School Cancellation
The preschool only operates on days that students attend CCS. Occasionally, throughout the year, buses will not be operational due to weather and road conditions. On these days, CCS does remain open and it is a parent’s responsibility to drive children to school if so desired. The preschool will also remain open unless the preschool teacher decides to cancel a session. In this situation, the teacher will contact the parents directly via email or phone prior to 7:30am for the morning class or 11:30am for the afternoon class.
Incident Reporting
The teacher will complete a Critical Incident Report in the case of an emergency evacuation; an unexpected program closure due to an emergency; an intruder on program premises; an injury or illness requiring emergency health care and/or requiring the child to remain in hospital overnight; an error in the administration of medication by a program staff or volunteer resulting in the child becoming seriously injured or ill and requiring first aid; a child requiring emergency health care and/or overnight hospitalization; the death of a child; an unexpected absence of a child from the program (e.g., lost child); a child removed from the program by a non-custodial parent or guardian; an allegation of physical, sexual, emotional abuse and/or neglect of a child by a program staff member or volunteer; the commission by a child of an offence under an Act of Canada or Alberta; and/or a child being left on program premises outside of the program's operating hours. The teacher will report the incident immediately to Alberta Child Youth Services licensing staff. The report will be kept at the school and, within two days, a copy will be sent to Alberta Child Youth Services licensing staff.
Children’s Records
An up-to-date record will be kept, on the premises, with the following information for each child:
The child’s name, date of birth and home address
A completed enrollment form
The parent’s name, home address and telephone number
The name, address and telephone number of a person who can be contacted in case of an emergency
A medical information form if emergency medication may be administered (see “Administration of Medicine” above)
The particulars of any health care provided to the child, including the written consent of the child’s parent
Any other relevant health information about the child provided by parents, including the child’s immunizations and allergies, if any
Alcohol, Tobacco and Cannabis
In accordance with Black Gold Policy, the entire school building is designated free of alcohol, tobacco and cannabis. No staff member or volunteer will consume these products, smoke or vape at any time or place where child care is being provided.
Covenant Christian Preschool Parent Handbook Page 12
........
> **Aim of the exercise**
Find every line above that includes the word "telephone", then state how many there are and nothing more.

> **Result of the exercise**
2